READING PASSAGE
· · · ·

But what I also say is that we've had really good involvement with India in terms of film preservation and the archive. So we've licensed Om Dar-B-Dar from the National Film Development Corporation and they linked us to the National Film Archive of India as well, we've been working together. The last decade there's been a push for film preservation. There's a lot of films that have been restored in either 2K or 4K. And also the Film Heritage Foundation was started by Shivendra Singh Dungarpur in India about seven or eight years ago. They're restoring a lot, up to nearly two films a year now.
RES: I was going to ask if you were talking to Film Heritage Foundation because I saw they just restored Sholay and screened it at Il Cinema Ritrovato. Have you spoken to them at all?
RSR: Yeah, Shivendra has been super generous with their time and very helpful with their contacts as well. So Shivendra in particular has hooked me up for a couple of screenings, for example. We haven't started negotiating too many extra films. We've got a short list and we've made contact with certain distributors and rights holders, but we really want to test whether there's a market out there. We feel there should be. By doing this Kickstarter on the initial release, it really helps to provide us some initial feedback as to whether there is a long-term possibility for this label. Because I think we've had a great response since we announced the launch of the label in January. But you only really know once you get orders or pre-orders whether it's viable or not. But definitely, we're talking to Shivendra.
Stuff that was restored a while back, to what Omar was saying, they only get the festival release. Take the first film on our label, Om Dar-B-Dar, restored quite a while ago, actually. And it had a release across India with PVR and it did well. Internationally it did a few festivals. Here in England it did the London Film Festival and that was it. Then it's not being heard of again. A lot of the archives and distributors, they're happy with the one off film festival screening. They're not really pushing it after that. And that's not how you build awareness of a film. That's not how a film lives on in people's hearts and minds. you've got to get it out there. You've got to screen it. And not just in big festivals, but in tiny little microcinemas and film clubs. That's how a film lives, I think. This is why it's important, not just to get this stuff out on home video, but also make it accessible at an affordable flat rate for a licensing as well.
RES: What led you to choose Om Dar-B-Dar to be your debut feature on the label?

· · · ·

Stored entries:
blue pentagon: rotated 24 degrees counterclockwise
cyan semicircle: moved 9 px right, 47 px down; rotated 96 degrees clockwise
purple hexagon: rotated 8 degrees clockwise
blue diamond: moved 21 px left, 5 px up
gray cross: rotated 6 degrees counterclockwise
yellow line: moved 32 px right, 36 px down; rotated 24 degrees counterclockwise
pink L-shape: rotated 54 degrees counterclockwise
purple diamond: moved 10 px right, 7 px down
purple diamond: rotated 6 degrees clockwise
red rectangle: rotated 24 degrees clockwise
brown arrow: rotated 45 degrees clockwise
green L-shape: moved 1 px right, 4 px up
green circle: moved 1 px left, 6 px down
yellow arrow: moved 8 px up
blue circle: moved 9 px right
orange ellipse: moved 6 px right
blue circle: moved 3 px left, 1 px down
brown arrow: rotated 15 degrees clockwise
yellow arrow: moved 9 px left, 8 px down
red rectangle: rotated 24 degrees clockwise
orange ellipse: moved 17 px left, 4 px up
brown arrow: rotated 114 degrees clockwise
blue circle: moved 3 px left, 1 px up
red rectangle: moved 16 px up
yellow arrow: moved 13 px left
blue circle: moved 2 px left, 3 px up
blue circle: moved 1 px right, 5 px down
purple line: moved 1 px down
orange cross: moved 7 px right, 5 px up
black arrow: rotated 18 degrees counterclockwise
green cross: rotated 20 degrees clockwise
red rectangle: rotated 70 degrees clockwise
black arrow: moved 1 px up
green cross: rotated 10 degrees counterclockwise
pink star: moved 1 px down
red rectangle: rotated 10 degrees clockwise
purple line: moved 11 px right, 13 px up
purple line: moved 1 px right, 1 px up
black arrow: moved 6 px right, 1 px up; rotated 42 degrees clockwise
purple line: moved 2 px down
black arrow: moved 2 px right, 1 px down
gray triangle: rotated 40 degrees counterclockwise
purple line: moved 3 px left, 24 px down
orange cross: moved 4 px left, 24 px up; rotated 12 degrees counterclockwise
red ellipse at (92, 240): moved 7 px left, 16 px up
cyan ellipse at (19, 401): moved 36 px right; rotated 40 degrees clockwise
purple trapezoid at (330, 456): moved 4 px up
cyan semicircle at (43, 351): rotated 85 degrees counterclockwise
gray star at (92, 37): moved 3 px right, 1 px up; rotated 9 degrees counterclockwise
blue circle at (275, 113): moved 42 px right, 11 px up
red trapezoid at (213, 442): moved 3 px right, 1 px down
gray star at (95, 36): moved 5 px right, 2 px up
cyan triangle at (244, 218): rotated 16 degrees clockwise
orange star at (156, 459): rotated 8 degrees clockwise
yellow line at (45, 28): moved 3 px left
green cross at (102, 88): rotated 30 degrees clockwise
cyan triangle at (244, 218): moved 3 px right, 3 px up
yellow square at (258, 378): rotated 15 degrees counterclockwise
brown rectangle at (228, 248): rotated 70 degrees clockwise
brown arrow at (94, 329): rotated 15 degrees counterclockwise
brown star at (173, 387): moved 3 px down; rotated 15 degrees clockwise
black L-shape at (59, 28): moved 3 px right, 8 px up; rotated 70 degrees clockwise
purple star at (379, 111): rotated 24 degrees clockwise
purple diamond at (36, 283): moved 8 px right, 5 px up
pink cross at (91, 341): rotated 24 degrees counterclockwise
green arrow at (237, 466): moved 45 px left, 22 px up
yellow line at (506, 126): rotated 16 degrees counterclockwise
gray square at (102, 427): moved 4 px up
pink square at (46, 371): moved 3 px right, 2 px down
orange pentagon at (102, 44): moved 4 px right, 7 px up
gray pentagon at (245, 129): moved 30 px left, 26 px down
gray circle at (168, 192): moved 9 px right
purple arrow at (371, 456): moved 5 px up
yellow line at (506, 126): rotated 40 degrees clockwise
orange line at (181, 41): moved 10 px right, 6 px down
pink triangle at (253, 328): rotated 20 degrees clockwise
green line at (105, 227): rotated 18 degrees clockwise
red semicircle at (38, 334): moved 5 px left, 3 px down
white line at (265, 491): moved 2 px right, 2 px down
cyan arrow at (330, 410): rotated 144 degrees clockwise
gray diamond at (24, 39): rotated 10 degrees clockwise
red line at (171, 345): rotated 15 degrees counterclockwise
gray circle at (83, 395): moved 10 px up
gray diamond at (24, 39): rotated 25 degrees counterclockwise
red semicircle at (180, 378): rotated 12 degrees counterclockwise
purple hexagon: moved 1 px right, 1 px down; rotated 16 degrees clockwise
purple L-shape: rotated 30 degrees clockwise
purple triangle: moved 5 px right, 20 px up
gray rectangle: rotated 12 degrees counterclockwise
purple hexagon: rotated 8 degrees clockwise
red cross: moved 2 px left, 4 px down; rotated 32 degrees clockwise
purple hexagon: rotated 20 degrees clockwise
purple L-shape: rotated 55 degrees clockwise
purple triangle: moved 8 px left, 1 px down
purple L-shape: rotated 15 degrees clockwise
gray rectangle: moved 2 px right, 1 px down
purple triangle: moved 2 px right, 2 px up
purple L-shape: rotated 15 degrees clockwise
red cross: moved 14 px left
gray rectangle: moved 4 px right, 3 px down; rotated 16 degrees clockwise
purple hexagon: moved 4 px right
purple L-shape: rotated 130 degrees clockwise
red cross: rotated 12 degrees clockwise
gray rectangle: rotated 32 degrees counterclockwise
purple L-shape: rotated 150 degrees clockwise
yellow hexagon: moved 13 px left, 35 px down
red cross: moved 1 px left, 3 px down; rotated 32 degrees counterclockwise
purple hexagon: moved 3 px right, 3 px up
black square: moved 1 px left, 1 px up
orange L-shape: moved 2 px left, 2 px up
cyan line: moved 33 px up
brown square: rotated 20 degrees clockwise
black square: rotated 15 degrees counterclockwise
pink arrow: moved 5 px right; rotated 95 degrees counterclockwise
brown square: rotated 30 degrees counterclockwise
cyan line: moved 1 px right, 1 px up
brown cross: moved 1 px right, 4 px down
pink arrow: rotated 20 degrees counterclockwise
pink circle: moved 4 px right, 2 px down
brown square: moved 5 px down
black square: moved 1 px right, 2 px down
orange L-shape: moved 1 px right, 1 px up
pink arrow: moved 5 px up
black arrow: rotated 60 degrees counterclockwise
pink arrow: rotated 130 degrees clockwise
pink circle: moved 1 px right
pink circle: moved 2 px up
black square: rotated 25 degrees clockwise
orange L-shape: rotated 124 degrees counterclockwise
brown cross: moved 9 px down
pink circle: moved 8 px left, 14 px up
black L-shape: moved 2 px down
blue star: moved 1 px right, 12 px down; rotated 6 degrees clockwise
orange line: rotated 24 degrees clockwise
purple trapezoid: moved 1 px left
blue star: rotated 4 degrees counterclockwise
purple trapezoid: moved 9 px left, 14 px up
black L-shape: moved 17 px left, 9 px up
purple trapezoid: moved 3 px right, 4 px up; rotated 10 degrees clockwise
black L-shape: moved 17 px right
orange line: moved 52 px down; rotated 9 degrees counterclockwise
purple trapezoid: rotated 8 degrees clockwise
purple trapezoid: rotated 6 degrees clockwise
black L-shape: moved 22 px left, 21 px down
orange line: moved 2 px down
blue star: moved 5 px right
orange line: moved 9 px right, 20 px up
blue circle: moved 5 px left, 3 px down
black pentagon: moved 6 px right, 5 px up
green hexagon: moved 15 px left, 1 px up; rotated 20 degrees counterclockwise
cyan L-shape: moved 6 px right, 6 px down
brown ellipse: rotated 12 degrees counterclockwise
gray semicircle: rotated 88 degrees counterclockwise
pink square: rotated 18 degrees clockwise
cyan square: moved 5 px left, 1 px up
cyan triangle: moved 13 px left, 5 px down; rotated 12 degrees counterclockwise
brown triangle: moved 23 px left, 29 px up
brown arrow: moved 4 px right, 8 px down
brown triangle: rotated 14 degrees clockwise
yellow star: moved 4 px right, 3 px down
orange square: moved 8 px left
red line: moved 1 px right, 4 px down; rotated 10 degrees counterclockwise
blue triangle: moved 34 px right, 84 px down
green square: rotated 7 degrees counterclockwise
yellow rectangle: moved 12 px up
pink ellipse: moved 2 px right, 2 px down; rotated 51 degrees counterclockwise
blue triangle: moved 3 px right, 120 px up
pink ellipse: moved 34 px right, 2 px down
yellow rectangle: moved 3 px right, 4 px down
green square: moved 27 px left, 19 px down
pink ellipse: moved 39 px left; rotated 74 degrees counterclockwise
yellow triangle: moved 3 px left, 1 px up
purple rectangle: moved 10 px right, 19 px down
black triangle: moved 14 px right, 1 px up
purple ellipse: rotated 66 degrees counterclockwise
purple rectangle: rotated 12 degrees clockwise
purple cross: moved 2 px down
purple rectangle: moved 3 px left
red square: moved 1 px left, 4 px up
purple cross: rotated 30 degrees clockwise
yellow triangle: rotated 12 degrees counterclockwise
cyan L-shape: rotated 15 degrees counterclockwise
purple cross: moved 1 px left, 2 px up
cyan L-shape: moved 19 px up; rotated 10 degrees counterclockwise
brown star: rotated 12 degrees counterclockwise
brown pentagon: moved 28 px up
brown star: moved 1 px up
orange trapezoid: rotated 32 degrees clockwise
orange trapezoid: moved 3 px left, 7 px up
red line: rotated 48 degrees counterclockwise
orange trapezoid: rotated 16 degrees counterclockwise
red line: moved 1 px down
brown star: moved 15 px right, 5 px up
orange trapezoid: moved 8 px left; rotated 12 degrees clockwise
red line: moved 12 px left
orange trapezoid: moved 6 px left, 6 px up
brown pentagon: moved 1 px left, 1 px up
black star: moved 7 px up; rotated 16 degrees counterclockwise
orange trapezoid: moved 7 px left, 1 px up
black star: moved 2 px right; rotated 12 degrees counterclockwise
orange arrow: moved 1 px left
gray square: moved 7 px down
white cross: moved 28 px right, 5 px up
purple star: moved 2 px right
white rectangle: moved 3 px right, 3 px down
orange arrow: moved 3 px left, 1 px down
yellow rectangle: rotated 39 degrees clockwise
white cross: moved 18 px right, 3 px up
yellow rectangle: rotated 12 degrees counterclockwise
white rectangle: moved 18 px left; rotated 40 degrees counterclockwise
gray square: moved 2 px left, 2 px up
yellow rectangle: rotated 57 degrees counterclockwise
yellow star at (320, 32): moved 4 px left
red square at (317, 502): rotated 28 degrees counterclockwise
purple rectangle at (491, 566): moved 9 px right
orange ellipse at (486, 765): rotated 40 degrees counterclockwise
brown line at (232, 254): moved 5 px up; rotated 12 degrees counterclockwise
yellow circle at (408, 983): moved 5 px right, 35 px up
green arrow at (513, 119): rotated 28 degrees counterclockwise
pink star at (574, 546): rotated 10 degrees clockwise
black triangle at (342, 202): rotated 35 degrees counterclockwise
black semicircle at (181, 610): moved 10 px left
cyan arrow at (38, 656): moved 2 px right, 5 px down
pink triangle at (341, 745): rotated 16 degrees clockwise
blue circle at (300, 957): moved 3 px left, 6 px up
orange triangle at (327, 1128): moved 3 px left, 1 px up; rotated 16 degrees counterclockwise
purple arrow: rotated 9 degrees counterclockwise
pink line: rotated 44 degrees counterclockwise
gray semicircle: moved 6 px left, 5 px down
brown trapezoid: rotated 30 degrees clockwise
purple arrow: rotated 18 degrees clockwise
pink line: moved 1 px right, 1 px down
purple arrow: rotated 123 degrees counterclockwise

· · · ·

REQUIREMENTS
(A) Could you copy the interview word for word, everything from "RES: I was going" down to "them at all?"?
(B) Can you sum up the interview in two sentences?

EXERCISE RESULTS
(A)
RES: I was going to ask if you were talking to Film Heritage Foundation because I saw they just restored Sholay and screened it at Il Cinema Ritrovato. Have you spoken to them at all?

(B) The label licensed Om Dar-B-Dar from the National Film Development Corporation, was linked to the National Film Archive of India, and has had help with screenings from Shivendra Singh Dungarpur of the Film Heritage Foundation, while a Kickstarter on the initial release tests whether there is a market. Restored films often get only a one-off festival screening, as Om Dar-B-Dar did, but a film lives on only when it is screened widely, including in microcinemas and film clubs, and made available on home video and at an affordable flat licensing rate.